Signs have been posted in the Provo Bay area, including the Swede Sportsman Access, warning that people and pets should not enter the water because of potential health risks. Other areas of the lake were not affected.
“Symptoms of exposure include headache, fever, diarrhea, abdominal pain, nausea and vomiting, and sometimes allergic-like reactions from skin contact,” said officials from the Utah County Health Department.
The warning came after a series water samples collected on June 6 came back from the lab showing levels of toxins that exceed standards set by the Utah Department of Environmental Quality.
“Utah Lake is a huge lake with many areas not currently affected,” said Eric Edwards, deputy director of Utah County Health Department. “We want those recreating to safely enjoy the lake and also make sure they are properly cautioned about the presence about potential harmful algal blooms in certain areas of the lake that can pose health risks.”
Crews started collecting additional water samples Monday from various locations around the lake for more testing. The algal bloom is easy to spot with its bright color that some say looks like green antifreeze.
“We’re monitoring it at this time to make sure that it doesn’t spread to other parts of the lake,” Larsen said. “Use common sense and just avoid those areas where you see the blue-green algae.”

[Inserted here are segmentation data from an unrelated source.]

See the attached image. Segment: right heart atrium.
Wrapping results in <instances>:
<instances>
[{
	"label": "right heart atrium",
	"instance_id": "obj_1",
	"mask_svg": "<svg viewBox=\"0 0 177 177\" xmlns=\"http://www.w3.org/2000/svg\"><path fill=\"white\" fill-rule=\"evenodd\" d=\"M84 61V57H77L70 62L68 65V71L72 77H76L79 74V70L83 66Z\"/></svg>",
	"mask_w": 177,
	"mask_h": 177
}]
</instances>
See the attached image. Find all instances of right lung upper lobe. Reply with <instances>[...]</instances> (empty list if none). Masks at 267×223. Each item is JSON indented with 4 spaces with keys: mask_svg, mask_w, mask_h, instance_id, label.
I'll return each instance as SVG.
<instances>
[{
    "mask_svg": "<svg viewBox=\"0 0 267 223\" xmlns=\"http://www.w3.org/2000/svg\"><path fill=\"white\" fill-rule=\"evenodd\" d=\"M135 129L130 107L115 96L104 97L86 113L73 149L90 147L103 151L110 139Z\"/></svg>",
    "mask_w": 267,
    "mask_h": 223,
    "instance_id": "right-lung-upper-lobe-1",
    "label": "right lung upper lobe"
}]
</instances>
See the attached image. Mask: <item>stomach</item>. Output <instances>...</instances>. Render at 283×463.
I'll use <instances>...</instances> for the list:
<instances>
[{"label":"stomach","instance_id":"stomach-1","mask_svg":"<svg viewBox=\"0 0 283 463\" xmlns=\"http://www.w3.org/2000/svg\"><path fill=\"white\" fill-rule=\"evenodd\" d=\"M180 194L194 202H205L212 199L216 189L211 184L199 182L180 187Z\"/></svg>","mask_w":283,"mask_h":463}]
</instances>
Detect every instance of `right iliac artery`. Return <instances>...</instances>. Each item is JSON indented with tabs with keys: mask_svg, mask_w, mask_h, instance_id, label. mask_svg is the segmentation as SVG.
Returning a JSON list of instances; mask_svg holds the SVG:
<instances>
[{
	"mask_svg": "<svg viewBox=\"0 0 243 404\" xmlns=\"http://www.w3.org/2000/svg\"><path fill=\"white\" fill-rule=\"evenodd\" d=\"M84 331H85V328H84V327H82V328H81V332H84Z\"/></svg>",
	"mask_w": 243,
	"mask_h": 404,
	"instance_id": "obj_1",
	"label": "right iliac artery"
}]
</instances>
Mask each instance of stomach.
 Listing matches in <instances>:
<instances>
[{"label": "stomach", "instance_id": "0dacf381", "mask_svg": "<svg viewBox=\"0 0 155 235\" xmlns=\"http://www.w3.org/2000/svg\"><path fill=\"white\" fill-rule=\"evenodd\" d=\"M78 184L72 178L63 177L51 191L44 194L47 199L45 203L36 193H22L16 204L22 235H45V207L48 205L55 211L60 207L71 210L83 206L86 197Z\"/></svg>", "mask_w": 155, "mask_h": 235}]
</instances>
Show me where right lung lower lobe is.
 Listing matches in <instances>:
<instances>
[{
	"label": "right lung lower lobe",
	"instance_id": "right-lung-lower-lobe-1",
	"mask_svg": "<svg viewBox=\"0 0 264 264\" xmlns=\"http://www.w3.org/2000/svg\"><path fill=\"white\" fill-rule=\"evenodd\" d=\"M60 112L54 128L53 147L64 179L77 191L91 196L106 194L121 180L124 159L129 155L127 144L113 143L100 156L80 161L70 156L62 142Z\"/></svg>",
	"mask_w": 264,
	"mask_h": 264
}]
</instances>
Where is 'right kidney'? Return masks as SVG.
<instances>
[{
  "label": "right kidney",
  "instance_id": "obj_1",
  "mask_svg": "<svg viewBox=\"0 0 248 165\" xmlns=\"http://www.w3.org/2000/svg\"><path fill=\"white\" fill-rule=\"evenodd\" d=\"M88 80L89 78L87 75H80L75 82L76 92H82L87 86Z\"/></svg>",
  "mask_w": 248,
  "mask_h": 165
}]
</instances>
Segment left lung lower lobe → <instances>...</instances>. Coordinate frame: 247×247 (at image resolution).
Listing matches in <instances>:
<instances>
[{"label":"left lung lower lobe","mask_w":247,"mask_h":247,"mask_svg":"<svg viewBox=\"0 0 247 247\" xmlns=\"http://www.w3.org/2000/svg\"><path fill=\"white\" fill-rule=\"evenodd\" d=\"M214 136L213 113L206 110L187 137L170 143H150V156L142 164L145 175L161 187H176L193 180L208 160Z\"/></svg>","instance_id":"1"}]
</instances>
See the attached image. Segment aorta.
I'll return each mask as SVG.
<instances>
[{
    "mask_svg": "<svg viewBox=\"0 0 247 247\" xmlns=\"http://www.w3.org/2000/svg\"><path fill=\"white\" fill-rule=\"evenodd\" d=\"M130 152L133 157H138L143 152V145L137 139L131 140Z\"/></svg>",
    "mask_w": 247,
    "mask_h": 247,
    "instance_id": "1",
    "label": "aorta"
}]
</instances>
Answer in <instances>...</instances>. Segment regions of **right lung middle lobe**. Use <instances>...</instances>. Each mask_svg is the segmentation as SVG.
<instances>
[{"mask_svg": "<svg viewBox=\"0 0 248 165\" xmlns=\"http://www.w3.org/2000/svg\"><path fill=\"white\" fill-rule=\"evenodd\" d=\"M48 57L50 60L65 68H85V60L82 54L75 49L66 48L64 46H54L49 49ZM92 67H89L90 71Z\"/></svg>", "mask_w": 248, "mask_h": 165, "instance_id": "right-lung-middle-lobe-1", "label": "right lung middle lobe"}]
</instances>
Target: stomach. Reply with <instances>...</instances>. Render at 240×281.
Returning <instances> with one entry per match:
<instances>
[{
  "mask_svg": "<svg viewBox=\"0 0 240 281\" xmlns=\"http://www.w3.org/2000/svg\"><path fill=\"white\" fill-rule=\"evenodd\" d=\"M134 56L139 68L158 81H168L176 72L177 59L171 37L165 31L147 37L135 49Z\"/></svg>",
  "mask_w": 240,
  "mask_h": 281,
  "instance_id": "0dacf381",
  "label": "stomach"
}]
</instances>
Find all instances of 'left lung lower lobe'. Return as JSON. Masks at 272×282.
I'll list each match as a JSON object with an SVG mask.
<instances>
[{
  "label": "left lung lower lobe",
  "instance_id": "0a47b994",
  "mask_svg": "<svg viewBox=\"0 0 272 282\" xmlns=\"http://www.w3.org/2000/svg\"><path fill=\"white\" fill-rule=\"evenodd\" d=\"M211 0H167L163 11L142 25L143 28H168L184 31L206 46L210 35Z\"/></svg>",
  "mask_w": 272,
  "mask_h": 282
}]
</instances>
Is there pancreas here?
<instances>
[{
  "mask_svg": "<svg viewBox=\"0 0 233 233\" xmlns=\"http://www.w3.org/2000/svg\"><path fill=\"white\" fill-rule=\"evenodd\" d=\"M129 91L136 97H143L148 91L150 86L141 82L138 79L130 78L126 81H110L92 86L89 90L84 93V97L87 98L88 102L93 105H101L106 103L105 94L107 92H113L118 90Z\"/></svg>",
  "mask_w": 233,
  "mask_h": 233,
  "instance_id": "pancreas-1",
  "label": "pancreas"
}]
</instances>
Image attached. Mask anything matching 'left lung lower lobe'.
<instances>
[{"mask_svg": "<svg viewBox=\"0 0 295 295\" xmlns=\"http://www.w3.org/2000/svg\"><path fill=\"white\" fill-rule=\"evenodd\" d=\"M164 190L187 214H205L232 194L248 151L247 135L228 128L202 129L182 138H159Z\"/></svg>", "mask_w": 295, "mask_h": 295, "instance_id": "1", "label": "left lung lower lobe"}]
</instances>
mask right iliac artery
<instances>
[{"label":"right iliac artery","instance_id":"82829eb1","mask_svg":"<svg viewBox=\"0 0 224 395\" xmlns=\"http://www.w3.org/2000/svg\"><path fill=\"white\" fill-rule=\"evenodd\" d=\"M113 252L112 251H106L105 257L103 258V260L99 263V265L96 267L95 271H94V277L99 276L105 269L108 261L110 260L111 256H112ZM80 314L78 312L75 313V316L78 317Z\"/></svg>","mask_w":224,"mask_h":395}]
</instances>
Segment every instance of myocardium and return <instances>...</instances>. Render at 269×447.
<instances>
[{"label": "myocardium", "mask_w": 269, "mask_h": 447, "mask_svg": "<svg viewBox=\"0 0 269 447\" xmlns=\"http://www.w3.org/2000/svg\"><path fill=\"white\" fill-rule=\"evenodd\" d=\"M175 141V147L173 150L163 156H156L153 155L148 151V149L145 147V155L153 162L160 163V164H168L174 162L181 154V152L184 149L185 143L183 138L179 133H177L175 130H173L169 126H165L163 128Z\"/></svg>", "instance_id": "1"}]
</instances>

The health department said conditions were ripe for the blue-green algae to grow rapidly because of warm temperatures, lots of sunshine, calm water conditions and nutrients in the water.
“These mats, or this blue-green algae, or cyanobacteria, shifts constantly. It’s always moving depending on the weather conditions,” Larsen said. “It will blow up on to the shore and actually coat the rocks and the shoreline.”
The county health department said those concerned about possible human expose should call their doctor of the poison control center at 800-222-1222.